According to the Mercury News, health officials were aware that there would not be enough mercury-free influenza vaccine to meet the increased demand for childhood vaccination this year; however many recommend that infants still receive a flu shot because the vaccine "is still better for children than the flu," according to the Mercury News (Sevrens Lyons, San Jose Mercury News, 11/1).

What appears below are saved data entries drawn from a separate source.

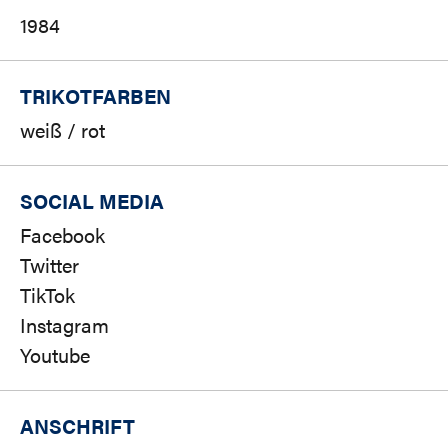
1984
TRIKOTFARBEN
weiß / rot
SOCIAL MEDIA
Facebook
Twitter
TikTok
Instagram
Youtube
ANSCHRIFT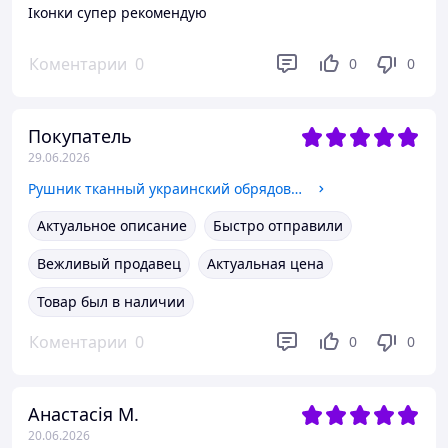
Іконки супер рекомендую
Коментарии
0
0
0
Покупатель
29.06.2026
Рушник тканный украинский обрядовый красный 170см
Актуальное описание
Быстро отправили
Вежливый продавец
Актуальная цена
Товар был в наличии
Коментарии
0
0
0
Анастасія М.
20.06.2026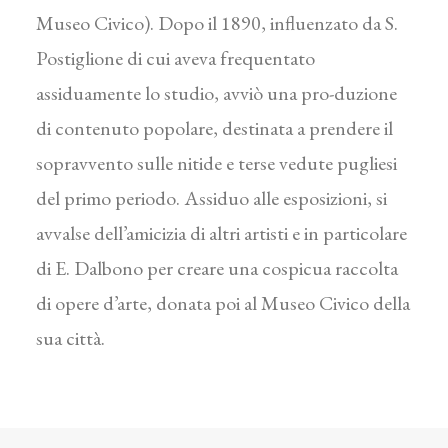
Museo Civico). Dopo il 1890, influenzato da S.
Postiglione di cui aveva frequentato
assiduamente lo studio, avviò una pro-duzione
di contenuto popolare, destinata a prendere il
sopravvento sulle nitide e terse vedute pugliesi
del primo periodo. Assiduo alle esposizioni, si
avvalse dell’amicizia di altri artisti e in particolare
di E. Dalbono per creare una cospicua raccolta
di opere d’arte, donata poi al Museo Civico della
sua città.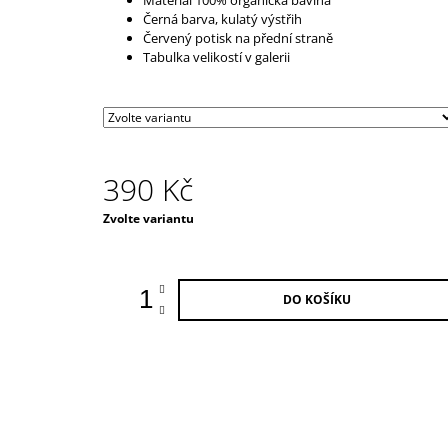
ČERNÁ
Černá barva, kulatý výstřih
590 Kč
Červený potisk na přední straně
Tabulka velikostí v galerii
390 Kč
Měrná
Zvolte variantu
cena:
DO KOŠÍKU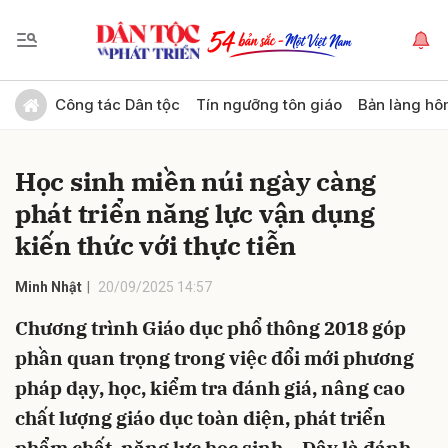
Gửi bình luận
Công tác Dân tộc
Tín ngưỡng tôn giáo
Bản làng hô
Học sinh miền núi ngày càng
phát triển năng lực vận dụng
kiến thức với thực tiễn
Minh Nhật
20/09/2025 14:57
Hủy
Gửi
Chương trình Giáo dục phổ thông 2018 góp
phần quan trọng trong việc đổi mới phương
pháp dạy, học, kiểm tra đánh giá, nâng cao
chất lượng giáo dục toàn diện, phát triển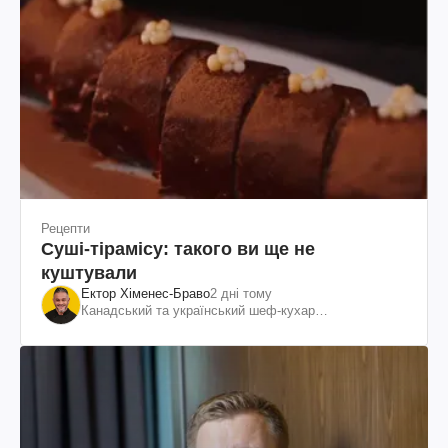
Рецепти
Суші-тірамісу: такого ви ще не
куштували
Ектор Хіменес-Браво
2 дні тому
Канадський та український шеф-кухар
колумбійського походження, бізнесмен, телеведучий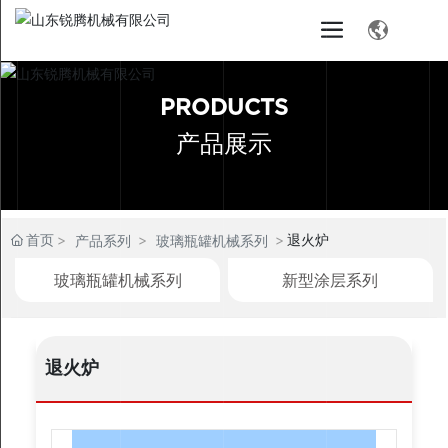
PRODUCTS
产品展示
首页
退火炉
产品系列
玻璃瓶罐机械系列
玻璃瓶罐机械系列
新型涂层系列
退火炉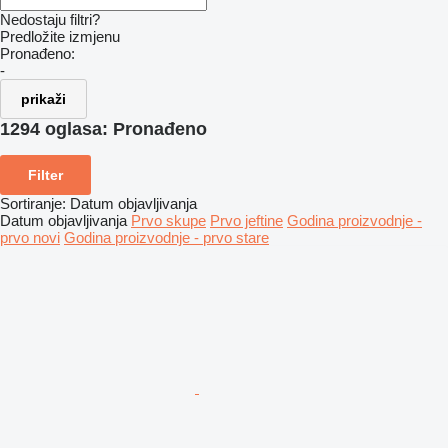
Nedostaju filtri?
Predložite izmjenu
Pronađeno:
-
prikaži
1294 oglasa:
Pronađeno
Filter
Sortiranje
:
Datum objavljivanja
Datum objavljivanja
Prvo skupe
Prvo jeftine
Godina proizvodnje -
prvo novi
Godina proizvodnje - prvo stare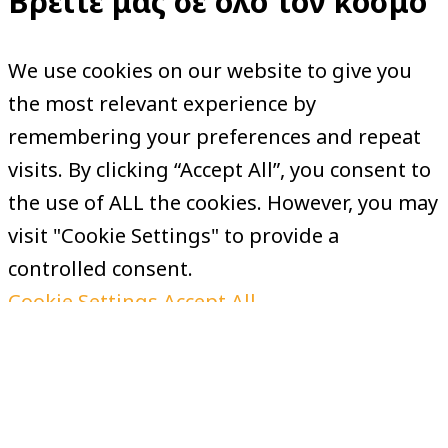
Βρείτε μας σε όλο τον κόσμο
We use cookies on our website to give you
the most relevant experience by
remembering your preferences and repeat
visits. By clicking “Accept All”, you consent to
the use of ALL the cookies. However, you may
visit "Cookie Settings" to provide a
controlled consent.
Cookie Settings
Accept All
Manage consent
Close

The Contra Costa Times on Sunday published an interview with Bruce Gellin, director of HHS' National Vaccine Program Office. In the interview, Gellin addresses FDA's role in evaluating Chiron's manufacturing process, HHS' plans to secure the national flu vaccine supply for next year and discussions taking place within the agency to avoid a similar problem in the future (Silber, Contra Costa Times, 10/31).
U.S. Surgeon General Richard Carmona in Denver on Thursday said the national flu vaccine shortage is "not a catastrophe, not something worth seniors standing in big lines for." Carmona added, "We're usually begging people to get the flu shot at this time of year" (Scanlon, Rocky Mountain News, 10/29).
NPR's "Weekend Edition Saturday" reported on the increasing numbers of U.S. residents who are traveling to Canada to receive flu shots. The segment includes comments from Claude Bachand, who represents St. Jean in Canadian Parliament; Dan Stewart (R), mayor of Plattsburgh, N.Y.; Laurie Williams from the Clinton County Health Department; and U.S. residents who received flu shots in Canada (Mann, "Weekend Edition Saturday," NPR, 10/30.) The complete segment is available online in RealPlayer.
NPR's "Morning Edition" on Monday reported on a study in Temple, Texas, that is investigating whether providing flu vaccinations for all children -- who are the primary transmitters of flu -- could decrease deaths among elderly U.S. residents. The segment includes comments from Dr. Manju Gaglani, pediatric infectious disease specialist at Texas A&M University; Dr. Paul Glezen, professor of pediatrics at Baylor College of Medicine; Thomas Reichert, who led a study of a Japanese flu-control policy based on vaccinating children; and Dr. Benjamin Schwarz with the National Vaccine Program Office (Knox, "Morning Edition," NPR, 11/1). The complete segment is available online in RealPlayer.